TEXTE DU DOCUMENT
Colin Niel – Entre fauves : passion sans raison n’est que ferment de barbarie

Une publication sur les réseaux sociaux suscite l’émoi des militants de la protection des animaux. Elle partage la photo d’un lion tué par flèche en compagnie de l’archère qui a réussi à l’abattre. En suivant, Colin Niel nous propose les destins croisés de Martin, garde au parc national des Pyrénées, Apolline, l’adolescente qui accompagne son père en Namibie pour s’adonner à la plus prestigieuse des chasses, et Kondjima, le jeune Himba dont le troupeau de chèvres a été décimé par le félin. Progressivement, le scénario opère un renversement jusqu’à une double résolution en Afrique et dans les Pyrénées.

Entre Fauves n’est pas mon premier roman de Colin Niel que j’ai découvert avec Obia juste après l’avoir rencontré, peu de temps auparavant, en 2014, lors de mon premier Toulouse Polar du Sud. Ça commence à faire un bail… Dans l’intervalle, Colin a enchaîné les succès jusqu’à voir un de ses livres, Seules les bêtes, adapté au cinéma (dans lequel il joue même un petit rôle ! Eh oui, je t’ai reconnu !). Jusqu’à présent, je n’ai jamais été déçu par sa plume et, en refermant Entre fauves, je suis convaincu que ce n’est pas près d’arriver…

Mais parlons de l’essentiel. Dans ce texte, j’ai particulièrement apprécié la richesse des descriptions, du contexte, de l’univers de la chasse, du mode de vie des Himbas, des enjeux de la protection des espèces dans les Pyrénées. Il est évident que Colin a travaillé ses sources pour en tirer la matière capable de nourrir son récit sans pour autant en alourdir la tension narrative. Une autre réussite de ce roman réside dans la profondeur des personnages, lion compris (à ce sujet, j’ai adoré tous les passages où Charles tient la vedette !). Tous sont portés par leur passé qui explique chacun de leurs choix. Ainsi, l’auteur écarte la facilité d’un manichéisme moralisateur, même quand il aborde une pratique qui lui est étrangère, la chasse aux grands fauves qu’il serait sans doute tenté de condamner au premier abord, à l’image de Martin, le plus militant de ses personnages. Mais à la suite d’Apolline, on comprend rapidement que cette traque, même si elle passionne les chasseurs et réveille certains de leurs instincts les plus primaires, les mêmes qui ont réussi à nous hisser au sommet du règne animal, illustre avant tout le sujet délicat de la cohabitation des hommes avec des prédateurs qui, à d’autres époques, parvenaient encore à disputer notre hégémonie. Elle respecte donc une légalité qui permet de recourir à l’expertise de professionnels quand des lions perpètrent trop de dégâts dans le cheptel des peuplades locales malgré des tentatives préalables et infructueuses d’éloignement. Bien entendu, ceux qui contemplent une simple photo postée sans plus d’explications sur Internet ne disposent pas de toutes ces clés et ne voient donc dans cette mise à mort que l’illustration d’une intolérable barbarie (au passage, Colin Niel nous offre en cela un exemple édifiant d’un des biais les plus épineux des réseaux sociaux qui, en permettant d’échanger des informations simplistes, créent de nouvelles tribus irréconciliables). Les révoltés peuvent ainsi exprimer leur haine et exacerber le nœud du roman, celui qui se résoudra dans une autre chasse encore plus inhumaine.

VOTRE TÂCHE
Répondez à ces questions d'après la critique ci-dessus :
1. Où Martin exerce-t-il son métier de garde ?
2. Avec quel roman l'auteur de la critique a-t-il découvert Colin Niel ?
3. Lequel des livres de Colin Niel a été adapté au cinéma ?

ENTRÉES RÉPERTORIÉES

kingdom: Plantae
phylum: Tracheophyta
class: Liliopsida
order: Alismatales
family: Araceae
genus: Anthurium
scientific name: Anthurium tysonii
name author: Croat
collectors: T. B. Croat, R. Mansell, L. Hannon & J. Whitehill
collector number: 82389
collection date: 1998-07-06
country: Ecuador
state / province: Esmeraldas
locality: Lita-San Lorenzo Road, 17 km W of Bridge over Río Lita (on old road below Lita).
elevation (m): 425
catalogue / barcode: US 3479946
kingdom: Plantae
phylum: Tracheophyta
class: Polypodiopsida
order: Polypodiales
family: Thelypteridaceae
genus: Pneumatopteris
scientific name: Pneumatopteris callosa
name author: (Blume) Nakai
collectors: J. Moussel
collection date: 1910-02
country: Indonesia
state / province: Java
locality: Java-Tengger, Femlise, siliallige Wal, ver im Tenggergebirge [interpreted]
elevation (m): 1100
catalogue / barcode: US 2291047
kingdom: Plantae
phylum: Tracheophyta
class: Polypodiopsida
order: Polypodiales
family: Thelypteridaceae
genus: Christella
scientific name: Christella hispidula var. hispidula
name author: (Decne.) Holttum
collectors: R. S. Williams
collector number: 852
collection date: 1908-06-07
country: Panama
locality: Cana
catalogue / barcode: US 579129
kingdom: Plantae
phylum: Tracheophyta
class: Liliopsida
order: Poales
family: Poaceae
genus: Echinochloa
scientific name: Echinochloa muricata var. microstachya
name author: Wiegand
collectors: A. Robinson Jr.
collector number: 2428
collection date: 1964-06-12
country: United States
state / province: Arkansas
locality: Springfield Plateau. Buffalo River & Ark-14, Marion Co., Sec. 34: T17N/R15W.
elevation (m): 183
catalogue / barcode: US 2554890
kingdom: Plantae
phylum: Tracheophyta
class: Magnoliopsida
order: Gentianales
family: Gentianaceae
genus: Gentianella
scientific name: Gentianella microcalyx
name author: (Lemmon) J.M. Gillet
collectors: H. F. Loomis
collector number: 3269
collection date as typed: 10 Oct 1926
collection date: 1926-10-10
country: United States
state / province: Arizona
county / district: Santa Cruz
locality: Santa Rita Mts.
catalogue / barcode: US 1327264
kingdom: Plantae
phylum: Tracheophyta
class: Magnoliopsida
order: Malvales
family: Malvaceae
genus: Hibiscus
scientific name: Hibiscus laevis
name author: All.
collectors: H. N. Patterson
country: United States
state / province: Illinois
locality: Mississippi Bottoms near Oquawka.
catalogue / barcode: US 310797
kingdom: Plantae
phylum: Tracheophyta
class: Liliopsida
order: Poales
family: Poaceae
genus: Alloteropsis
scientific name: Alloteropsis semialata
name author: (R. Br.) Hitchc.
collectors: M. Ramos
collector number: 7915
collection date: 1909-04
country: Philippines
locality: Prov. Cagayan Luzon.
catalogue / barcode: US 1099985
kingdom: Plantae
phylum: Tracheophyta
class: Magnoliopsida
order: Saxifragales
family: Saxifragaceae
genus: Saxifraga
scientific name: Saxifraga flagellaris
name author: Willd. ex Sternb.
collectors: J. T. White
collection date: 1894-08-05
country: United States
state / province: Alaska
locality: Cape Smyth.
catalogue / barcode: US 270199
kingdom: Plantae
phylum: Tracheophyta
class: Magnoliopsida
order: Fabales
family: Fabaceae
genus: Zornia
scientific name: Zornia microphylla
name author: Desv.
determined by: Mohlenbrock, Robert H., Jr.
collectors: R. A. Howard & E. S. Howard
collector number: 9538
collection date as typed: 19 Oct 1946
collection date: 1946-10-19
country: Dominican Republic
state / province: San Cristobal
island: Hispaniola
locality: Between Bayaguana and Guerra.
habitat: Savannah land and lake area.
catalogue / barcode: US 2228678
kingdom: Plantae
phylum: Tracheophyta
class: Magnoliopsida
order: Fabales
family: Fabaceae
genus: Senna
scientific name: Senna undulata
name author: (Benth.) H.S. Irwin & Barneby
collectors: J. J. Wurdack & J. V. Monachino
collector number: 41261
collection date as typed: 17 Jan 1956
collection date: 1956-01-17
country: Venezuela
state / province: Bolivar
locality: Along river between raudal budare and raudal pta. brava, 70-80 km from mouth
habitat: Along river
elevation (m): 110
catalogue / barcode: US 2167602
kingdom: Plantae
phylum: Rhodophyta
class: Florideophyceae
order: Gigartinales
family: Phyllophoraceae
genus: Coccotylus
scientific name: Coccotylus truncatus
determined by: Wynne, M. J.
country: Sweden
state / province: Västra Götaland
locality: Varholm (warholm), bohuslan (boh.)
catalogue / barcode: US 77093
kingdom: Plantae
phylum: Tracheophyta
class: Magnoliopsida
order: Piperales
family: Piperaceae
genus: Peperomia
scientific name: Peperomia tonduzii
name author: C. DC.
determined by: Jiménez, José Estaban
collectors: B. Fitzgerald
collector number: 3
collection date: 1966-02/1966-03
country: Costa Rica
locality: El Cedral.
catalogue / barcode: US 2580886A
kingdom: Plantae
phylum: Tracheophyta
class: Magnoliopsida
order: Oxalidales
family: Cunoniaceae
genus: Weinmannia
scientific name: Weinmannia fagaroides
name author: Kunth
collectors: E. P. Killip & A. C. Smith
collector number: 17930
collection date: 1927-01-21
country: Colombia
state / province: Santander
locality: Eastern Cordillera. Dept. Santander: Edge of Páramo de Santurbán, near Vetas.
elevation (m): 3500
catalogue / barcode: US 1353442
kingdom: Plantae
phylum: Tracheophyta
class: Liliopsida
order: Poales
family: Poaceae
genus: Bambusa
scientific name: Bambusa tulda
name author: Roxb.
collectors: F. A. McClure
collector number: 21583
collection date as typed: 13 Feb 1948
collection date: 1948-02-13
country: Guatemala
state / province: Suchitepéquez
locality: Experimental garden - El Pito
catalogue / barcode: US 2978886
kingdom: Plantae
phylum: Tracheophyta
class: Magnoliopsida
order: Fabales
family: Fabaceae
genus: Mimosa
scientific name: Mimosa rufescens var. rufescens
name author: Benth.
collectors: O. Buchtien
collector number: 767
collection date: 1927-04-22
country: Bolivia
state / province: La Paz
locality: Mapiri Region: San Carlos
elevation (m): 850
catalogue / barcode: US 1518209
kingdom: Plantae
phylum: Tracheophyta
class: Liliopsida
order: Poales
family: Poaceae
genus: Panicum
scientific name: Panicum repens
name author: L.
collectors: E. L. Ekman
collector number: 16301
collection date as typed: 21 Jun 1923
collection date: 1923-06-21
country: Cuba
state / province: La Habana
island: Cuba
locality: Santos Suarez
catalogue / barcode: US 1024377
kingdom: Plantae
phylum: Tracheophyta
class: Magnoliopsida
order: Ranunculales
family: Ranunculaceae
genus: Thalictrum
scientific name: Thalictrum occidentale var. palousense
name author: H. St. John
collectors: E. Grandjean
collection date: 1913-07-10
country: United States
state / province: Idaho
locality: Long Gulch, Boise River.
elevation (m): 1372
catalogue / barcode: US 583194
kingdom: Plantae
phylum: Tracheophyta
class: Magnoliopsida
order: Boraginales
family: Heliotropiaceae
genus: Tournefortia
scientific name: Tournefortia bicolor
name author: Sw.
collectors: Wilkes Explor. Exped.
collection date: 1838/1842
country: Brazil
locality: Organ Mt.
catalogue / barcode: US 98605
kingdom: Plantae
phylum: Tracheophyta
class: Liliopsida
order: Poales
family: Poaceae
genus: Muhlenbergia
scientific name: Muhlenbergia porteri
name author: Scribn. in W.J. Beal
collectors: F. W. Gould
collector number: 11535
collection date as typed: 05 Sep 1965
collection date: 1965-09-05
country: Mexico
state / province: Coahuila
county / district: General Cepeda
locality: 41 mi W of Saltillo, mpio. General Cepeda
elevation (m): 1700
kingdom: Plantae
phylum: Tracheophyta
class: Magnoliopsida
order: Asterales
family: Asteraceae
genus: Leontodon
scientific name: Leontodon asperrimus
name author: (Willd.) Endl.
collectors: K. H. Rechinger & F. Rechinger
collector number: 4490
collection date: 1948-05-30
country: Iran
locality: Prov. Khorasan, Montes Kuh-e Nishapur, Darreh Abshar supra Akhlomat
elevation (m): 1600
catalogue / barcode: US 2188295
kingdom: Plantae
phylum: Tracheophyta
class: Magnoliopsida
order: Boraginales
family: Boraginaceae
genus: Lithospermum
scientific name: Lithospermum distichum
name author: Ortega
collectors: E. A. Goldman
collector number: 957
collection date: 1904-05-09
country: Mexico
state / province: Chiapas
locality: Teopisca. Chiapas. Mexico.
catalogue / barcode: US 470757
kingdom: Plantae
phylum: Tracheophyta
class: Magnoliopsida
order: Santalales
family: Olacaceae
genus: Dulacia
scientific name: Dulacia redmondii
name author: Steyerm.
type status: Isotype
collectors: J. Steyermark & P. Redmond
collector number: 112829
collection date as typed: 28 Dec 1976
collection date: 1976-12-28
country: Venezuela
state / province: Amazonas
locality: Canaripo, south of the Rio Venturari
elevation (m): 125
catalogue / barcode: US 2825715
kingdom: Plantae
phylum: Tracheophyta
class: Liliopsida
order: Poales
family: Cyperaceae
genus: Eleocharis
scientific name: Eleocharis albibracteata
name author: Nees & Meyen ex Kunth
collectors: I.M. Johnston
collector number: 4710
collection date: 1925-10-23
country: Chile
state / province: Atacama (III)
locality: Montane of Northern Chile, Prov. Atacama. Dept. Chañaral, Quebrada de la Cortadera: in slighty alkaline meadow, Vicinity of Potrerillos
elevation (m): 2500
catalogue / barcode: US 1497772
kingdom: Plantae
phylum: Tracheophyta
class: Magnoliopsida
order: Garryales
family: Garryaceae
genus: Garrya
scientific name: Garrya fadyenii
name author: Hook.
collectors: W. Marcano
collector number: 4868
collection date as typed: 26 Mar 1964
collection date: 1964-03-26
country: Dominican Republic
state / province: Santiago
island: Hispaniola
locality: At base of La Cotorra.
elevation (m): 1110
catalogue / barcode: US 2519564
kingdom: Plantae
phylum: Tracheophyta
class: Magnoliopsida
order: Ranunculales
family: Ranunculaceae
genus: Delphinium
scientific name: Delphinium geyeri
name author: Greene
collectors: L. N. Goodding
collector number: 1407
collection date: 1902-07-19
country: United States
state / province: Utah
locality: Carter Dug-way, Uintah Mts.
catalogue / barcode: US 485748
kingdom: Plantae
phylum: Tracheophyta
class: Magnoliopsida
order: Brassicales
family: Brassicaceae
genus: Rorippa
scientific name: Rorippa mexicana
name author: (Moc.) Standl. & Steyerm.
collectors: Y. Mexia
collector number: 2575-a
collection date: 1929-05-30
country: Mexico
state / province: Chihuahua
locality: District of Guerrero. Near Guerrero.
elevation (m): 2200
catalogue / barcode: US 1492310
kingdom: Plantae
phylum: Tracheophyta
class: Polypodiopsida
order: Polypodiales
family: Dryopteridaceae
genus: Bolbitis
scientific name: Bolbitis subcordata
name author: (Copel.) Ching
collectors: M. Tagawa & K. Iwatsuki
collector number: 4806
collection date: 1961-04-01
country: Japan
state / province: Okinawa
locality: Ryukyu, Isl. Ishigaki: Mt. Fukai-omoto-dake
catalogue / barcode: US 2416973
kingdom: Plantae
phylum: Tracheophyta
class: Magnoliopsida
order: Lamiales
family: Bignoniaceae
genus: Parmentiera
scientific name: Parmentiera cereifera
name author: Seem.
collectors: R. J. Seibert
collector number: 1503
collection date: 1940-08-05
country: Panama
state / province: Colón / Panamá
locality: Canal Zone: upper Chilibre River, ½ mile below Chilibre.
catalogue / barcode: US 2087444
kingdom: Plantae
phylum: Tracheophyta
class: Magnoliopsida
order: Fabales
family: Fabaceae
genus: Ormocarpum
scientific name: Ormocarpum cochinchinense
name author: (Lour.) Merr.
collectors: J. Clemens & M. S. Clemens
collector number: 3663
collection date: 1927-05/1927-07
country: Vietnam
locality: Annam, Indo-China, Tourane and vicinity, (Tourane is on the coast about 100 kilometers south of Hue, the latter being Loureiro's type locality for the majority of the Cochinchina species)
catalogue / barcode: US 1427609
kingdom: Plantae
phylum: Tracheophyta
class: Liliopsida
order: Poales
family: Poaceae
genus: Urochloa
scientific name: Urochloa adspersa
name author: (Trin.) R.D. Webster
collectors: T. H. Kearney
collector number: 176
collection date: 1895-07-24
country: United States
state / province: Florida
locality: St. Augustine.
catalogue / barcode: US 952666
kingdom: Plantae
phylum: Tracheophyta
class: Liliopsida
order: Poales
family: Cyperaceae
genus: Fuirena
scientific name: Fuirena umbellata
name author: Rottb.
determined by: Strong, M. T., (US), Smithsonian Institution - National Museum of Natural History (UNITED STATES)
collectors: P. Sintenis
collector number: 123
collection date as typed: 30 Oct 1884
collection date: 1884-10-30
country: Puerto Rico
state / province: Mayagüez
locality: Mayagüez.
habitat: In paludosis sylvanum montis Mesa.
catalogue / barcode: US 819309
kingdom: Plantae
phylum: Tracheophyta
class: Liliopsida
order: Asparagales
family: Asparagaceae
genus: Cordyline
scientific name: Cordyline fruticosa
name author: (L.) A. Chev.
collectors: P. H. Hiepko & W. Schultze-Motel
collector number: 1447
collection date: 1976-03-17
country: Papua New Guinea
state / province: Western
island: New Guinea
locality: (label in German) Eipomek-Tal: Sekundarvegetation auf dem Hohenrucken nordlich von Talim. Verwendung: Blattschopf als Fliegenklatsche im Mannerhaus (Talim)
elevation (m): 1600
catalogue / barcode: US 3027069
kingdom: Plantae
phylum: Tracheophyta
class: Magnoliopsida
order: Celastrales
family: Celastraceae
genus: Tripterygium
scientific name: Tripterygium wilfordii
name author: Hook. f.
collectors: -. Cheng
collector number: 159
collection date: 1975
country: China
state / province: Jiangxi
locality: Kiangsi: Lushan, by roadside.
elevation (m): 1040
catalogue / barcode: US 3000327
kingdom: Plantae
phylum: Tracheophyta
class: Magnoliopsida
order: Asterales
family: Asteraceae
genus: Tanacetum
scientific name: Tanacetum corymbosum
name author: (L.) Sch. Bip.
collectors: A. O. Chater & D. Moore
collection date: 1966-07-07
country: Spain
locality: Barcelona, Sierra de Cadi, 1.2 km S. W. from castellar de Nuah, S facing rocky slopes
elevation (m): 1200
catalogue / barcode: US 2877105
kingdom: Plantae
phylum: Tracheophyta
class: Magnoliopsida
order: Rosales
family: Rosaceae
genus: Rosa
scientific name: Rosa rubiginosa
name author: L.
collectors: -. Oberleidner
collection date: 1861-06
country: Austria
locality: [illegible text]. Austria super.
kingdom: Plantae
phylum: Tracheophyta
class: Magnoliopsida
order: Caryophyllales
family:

RÉPONSE ATTENDUE
1. Au parc national des Pyrénées.
2. Avec Obia.
3. Seules les bêtes.